Europe’s airlines and travel sector are bracing for a second lost summer, with rebound hopes increasingly challenged by a hobbled COVID-19 vaccine rollout, resurgent infections and new lockdowns. Airline and travel stocks fell on Friday after Paris and much of northern France shut down for a month, days after Italy introduced stiff business and movement curbs for most of the country including Rome and Milan. The setbacks hit recovery prospects for the crucial peak season, whose profits typically tide airlines through winter, when most carriers lose money even in good times.
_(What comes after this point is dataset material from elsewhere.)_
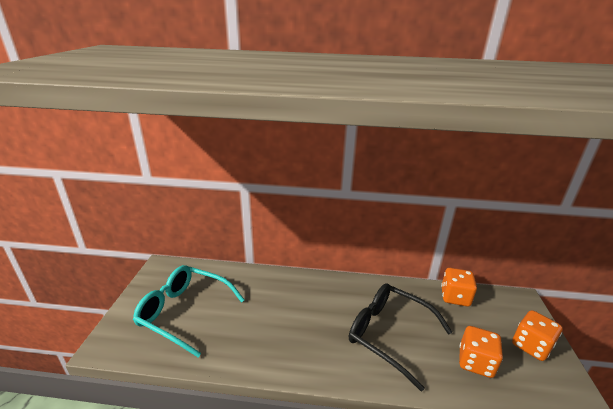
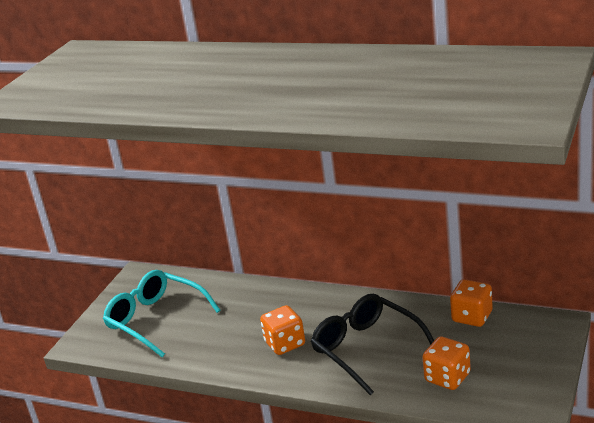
camera: 20 degrees right, 0 degrees up
(531, 346) = (526, 367): orange dice -> orange dice (285, 344)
“If there’s no confidence there, demand just doesn’t come back,” said Dublin-based Alton Aviation consultant Leah Ryan, who expects the bad news on vaccines and lockdowns to hurt already weak bookings.
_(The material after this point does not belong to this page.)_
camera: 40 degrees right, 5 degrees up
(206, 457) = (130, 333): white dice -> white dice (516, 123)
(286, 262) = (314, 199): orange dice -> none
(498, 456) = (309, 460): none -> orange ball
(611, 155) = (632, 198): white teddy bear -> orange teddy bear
The summer outlook also has been dented by rising infections in Greece and elsewhere, and a suspension of AstraZeneca’s vaccine by a number of European countries over health fears. Several countries announced resumption of use of the AstraZeneca shot this week after the European Medicines Agency said the benefits clearly outweigh its risks.
Airlines that have already racked up billions in debt face further strain that some may not survive without fresh funds. British Airways owner IAG raised 1.2 billion euros ($1.43 billion) in a bond issue on Thursday, saying the cushion would protect it from a drawn-out slump.
A patchy stop-start summer may pose fewer difficulties for low-cost airlines such as Ryanair and Wizz Air, which can redeploy planes quickly between routes. But Ryanair’s home market expects to keep strict travel curbs in place at least throughout June, Irish health official Ronan Glynn said on Thursday, citing the “deteriorating situation internationally” and emerging more contagious virus variants.